Another limitation is the lack of validation of the viral multiplex assay for HHV6 and HHV7, mainly because no universally agreed upon gold standards exist, as discussed by Brenner et al, who developed the multiplex assay used in the KORA study [24]. Even though this may limit the possibility of comparing prevalence and incidence levels across studies, we believe that the relative intra-study levels are meaningful for risk assessment and association.

Finally, the medium sample size and the loss of follow-up between F4 and FF4 limit the statistical power of this study, even though approximately two-thirds of the 3077 participants at F4 participated at FF4 as well.
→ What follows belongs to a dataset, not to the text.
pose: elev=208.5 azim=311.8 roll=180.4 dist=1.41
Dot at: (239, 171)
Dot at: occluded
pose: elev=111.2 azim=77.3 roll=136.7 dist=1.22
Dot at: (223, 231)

Comparing the 1967 included participants with the 1100 non-participants shows that the non-participants were on average older and less healthy at baseline, with a much higher proportion of prevalent type 2 diabetes (8.5% in participants vs 15.7% in non-participants) and higher proportions of prevalent HSV1 and CMV (ESM Table 2). However, when comparing the 1257 at-risk participants with the 535 at-risk non-participants, these differences decrease (ESM Table 3). Nonetheless, we cannot fully exclude the possibility of healthy volunteer bias.

Using LASSO methods, HSV2 and CMV were selected as jointly explaining incident (pre)diabetes in complement of established risk factors. However, the selection proportions using stability LASSO methods remained rather low. This may be indicative of heterogeneity in the study population, which suggests that there are potentially subgroups of patients in whom the herpesviruses are particularly relevant. Therefore, larger population cohorts such as the UK Biobank or the German National Cohort may be valuable resources to confirm and extend the findings from this study [25].


This study found novel prospective associations of HSV2 and CMV seropositivity with incidence of (pre)diabetes after adjustment for sex, age, BMI, education, smoking, physical activity, parental diabetes, hypertension, lipid levels, insulin resistance and fasting glucose. For HSV2, our findings are further strengthened by the cross-sectional association of serostatus with HbA1c, independent of confounders and even of the prevalence of (pre)diabetes itself. These results highlight the link between viruses and (pre)diabetes, and the need for more research evaluating public health viral prevention strategies, possibly including the development of effective vaccines against herpesviruses.